== Segment start ==

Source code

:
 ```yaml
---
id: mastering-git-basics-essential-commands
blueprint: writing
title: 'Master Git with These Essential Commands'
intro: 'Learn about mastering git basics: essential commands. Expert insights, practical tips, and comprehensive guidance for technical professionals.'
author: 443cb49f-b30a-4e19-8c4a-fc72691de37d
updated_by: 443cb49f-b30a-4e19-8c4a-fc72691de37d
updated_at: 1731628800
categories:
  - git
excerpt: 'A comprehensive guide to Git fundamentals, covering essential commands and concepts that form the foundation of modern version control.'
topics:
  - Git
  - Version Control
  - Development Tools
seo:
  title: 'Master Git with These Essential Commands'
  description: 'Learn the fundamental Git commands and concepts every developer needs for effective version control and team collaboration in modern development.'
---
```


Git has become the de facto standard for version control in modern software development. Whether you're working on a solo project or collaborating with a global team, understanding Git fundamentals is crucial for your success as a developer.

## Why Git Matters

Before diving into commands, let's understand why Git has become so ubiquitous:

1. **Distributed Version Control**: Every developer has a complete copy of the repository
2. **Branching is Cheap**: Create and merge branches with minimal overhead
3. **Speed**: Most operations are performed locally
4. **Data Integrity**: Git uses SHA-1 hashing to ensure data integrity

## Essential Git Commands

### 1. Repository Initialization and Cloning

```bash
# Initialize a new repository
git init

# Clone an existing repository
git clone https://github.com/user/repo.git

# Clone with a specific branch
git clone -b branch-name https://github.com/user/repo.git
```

== Segment end ==

- _TASK DIRECTIONS_
The answer must consist solely of the number of lines in the listing that include the string "Learn".

- _WRITTEN RESPONSE_
2